(Listed records Opens)

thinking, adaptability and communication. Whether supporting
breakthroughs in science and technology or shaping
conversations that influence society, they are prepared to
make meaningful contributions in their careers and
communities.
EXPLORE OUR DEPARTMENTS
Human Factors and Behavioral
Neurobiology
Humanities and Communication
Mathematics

(Listed records Closes)

• Work instructions: Copy every line of the records above word for word, keeping each line break where it falls.

• Expected output:
thinking, adaptability and communication. Whether supporting
breakthroughs in science and technology or shaping
conversations that influence society, they are prepared to
make meaningful contributions in their careers and
communities.
EXPLORE OUR DEPARTMENTS
Human Factors and Behavioral
Neurobiology
Humanities and Communication
Mathematics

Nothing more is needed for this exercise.